Studio album by Sawyer Brown
- Released: August 10, 1993
- Genre: Country
- Length: 41:22
- Label: Curb
- Producer: Mark Miller, Mac McAnally; "The Boys and Me" dance mix produced by Brian Tankersley

Sawyer Brown chronology
| Cafe on the Corner (1992) | Outskirts of Town (1993) | Greatest Hits 1990–1995 (1995) |

Singles from Outskirts of Town
- "Thank God for You" Released: June 28, 1993; "The Boys and Me" Released: October 11, 1993; "Outskirts of Town" Released: February 19, 1994; "Hard to Say" Released: June 20, 1994;

= Outskirts of Town =

Outskirts of Town is the 10th studio album by American country music band Sawyer Brown, released in 1993 on Curb Records. The third and final album of their career to receive RIAA gold certification, it produced four hit singles on the Billboard country charts: "Thank God for You" (the band's third and final number one), "The Boys and Me" (number four), the title track (number 40), and "Hard to Say" (number 5).

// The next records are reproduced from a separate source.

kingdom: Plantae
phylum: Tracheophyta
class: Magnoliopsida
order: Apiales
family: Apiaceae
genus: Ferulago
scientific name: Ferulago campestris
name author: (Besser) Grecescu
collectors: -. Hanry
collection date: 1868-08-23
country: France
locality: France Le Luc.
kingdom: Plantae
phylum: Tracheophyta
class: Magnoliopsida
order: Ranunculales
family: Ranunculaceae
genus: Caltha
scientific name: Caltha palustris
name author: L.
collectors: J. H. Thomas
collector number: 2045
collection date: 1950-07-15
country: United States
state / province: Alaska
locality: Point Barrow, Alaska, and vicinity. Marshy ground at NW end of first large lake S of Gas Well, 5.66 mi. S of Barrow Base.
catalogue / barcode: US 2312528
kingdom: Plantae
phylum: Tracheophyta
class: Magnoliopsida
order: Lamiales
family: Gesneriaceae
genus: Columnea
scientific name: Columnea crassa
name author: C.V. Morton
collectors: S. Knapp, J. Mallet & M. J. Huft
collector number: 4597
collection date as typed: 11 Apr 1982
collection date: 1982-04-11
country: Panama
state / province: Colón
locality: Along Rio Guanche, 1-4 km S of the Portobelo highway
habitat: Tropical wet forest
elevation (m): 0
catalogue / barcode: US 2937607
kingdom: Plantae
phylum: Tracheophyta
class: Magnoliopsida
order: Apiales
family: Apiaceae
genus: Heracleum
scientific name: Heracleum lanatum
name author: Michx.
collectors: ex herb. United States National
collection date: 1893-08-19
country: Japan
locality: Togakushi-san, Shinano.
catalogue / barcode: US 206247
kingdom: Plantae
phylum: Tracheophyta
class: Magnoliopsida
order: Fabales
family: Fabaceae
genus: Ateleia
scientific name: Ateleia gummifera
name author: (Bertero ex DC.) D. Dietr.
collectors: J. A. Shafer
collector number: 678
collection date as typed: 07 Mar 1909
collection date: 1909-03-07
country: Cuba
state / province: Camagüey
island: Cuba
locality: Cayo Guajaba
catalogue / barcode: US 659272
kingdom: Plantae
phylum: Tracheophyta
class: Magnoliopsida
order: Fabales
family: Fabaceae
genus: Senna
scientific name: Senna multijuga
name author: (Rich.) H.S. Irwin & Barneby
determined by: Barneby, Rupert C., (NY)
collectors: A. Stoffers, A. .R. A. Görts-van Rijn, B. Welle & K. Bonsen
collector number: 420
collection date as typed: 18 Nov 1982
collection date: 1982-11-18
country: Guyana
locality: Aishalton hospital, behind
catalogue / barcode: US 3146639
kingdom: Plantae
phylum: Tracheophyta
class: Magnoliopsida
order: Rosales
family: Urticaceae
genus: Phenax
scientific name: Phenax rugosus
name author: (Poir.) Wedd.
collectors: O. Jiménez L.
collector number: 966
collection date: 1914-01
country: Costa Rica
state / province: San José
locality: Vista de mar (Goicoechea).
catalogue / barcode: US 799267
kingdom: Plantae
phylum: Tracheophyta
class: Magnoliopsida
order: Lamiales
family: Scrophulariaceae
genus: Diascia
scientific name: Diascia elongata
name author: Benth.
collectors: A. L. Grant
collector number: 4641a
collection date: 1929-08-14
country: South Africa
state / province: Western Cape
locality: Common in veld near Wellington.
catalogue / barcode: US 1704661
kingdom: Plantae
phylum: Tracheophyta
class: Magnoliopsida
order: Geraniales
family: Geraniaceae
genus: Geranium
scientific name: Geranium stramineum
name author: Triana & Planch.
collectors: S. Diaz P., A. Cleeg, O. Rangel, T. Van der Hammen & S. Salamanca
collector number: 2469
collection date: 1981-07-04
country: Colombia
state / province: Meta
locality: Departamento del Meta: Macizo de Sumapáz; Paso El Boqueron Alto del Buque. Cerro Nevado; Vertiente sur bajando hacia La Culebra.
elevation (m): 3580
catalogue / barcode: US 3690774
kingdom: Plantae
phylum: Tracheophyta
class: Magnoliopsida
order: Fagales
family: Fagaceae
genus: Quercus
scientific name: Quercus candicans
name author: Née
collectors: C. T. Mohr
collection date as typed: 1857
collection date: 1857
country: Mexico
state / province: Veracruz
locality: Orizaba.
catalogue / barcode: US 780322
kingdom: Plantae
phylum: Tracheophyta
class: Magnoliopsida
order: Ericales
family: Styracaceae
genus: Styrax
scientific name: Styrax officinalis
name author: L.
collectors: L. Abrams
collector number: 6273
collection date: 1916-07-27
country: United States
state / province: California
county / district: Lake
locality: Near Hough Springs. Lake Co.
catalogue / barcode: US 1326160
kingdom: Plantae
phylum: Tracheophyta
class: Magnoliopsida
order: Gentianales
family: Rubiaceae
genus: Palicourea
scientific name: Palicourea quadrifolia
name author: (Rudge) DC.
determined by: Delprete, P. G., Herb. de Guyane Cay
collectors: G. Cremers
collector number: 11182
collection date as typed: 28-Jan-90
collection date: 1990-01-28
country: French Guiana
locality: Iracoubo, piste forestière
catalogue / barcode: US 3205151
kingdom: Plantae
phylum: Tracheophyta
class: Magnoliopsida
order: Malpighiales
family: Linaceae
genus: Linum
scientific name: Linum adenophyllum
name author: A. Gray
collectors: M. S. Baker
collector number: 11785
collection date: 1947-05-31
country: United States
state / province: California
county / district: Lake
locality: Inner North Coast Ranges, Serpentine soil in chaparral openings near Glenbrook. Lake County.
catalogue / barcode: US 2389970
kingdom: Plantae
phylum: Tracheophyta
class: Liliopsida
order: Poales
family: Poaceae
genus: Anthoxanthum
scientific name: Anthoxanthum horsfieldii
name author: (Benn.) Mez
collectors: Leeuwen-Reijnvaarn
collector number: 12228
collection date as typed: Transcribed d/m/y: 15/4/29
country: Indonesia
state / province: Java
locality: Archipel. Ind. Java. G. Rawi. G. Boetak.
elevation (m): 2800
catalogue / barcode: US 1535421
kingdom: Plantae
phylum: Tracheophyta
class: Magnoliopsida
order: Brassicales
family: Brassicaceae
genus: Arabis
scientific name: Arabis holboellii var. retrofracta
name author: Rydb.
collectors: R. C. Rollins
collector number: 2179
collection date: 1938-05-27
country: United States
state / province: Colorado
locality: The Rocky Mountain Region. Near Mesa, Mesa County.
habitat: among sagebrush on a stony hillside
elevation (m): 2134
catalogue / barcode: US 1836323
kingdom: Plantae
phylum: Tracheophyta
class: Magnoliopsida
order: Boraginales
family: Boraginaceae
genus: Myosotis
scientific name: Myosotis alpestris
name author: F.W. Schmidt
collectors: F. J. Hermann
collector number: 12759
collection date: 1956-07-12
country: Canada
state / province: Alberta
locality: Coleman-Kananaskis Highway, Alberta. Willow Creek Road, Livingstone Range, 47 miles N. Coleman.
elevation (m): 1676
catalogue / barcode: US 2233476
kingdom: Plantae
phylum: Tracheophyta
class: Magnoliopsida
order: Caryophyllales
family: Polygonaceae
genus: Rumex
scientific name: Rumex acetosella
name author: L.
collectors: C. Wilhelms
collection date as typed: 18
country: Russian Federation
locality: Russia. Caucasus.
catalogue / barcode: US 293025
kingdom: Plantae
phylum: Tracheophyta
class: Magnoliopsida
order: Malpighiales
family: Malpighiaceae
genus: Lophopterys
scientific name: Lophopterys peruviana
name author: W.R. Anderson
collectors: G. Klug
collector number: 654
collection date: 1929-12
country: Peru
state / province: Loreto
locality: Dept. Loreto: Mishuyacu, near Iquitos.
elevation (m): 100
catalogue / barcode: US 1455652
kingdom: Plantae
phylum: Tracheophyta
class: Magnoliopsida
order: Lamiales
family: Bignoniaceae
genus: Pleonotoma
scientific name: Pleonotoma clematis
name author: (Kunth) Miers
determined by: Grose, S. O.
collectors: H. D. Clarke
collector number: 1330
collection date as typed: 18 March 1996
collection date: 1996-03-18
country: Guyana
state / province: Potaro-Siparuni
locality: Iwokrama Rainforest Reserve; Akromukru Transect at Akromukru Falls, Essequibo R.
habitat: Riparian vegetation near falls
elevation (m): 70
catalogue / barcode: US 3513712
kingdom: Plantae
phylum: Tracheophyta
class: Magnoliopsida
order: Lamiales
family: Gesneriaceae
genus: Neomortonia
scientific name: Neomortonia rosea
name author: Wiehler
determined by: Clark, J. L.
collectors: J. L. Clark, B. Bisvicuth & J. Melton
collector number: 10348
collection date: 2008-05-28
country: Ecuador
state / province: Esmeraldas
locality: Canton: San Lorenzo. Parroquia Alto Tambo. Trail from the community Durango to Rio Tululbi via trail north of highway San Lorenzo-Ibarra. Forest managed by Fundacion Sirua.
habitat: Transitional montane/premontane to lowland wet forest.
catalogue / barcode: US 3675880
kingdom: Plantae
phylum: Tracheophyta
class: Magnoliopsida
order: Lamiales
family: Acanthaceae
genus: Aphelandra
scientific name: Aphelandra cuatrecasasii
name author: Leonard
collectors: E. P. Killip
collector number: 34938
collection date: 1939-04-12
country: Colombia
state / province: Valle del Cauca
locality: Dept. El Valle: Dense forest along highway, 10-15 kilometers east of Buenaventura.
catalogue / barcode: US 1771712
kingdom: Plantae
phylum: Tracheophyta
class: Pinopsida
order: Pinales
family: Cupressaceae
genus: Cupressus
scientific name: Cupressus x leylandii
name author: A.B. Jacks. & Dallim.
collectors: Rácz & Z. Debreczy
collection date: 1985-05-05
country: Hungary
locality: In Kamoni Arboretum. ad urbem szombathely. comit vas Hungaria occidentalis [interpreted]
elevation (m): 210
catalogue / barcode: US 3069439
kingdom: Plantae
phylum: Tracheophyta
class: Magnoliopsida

A dance mix of "The Boys and Me" is also included as a bonus track.

==Track listing==

| No. | Title | Writer(s) | Length |
|---|---|---|---|
| 1. | "The Boys and Me" | Mac McAnally, Mark Miller | 3:23 |
| 2. | "Farmer Tan" | Gregg Hubbard, Miller | 4:07 |
| 3. | "Outskirts of Town" | Duncan Cameron, Hubbard | 3:41 |
| 4. | "Thank God for You" | McAnally, Miller | 3:18 |
| 5. | "Listenin' for You" | Hubbard, Miller | 2:56 |
| 6. | "Eyes of Love" | Cameron, Hubbard, Miller | 3:06 |
| 7. | "Hard to Say" | Miller | 3:24 |
| 8. | "Drive Away" | Miller, Bill LaBounty | 3:47 |
| 9. | "Heartbreak Highway" | Miller, John Flannigan | 2:34 |
| 10. | "Love to Be Wanted" | Miller, Bill Shore | 2:31 |
| 11. | "Hold On" | Hubbard | 3:30 |
| 12. | "The Boys and Me (Dance Remix)" | McAnally, Miller | 5:05 |

== Personnel ==

- Sawyer Brown
- Duncan Cameron – electric, acoustic and resonator guitars, mandolin, backing vocals
- Gregg "Hobie" Hubbard – keyboards, background vocals
- Mark Miller – lead vocals, producer
- Jim Scholten – bass guitar
- Joe "Curley" Smyth – drums, percussion

- Additional musicians
- Eddie Bayers – drums
- Sam Bush – mandolin
- Roger Hawkins – drums, percussion
- James Hooker – keyboards
- Roy Huskey Jr. – upright bass
- Mike Lawler – synthesizer
- Mac McAnally – acoustic guitar, producer
- Terry McMillan – harmonica
- Dana McVicker – duet vocals on "Drive Away"
- JayDee Maness – pedal steel guitar
- Matt Rollings – piano

==Chart performance==

===Weekly charts===

| Chart (1993) | Peak position |
|---|---|
| Canadian Country Albums (RPM) | 2 |
| US Billboard 200 | 81 |
| US Top Country Albums (Billboard) | 13 |

===Year-end charts===

| Chart (1993) | Position |
|---|---|
| US Top Country Albums (Billboard) | 75 |
| Chart (1994) | Position |
| US Top Country Albums (Billboard) | 62 |

==Certifications==

| Region | Certification | Certified units/sales |
| Canada (Music Canada) | Gold | 50,000^{^} |
| United States (RIAA) | Gold | 500,000^{^} |
^{^} Shipments figures based on certification alone.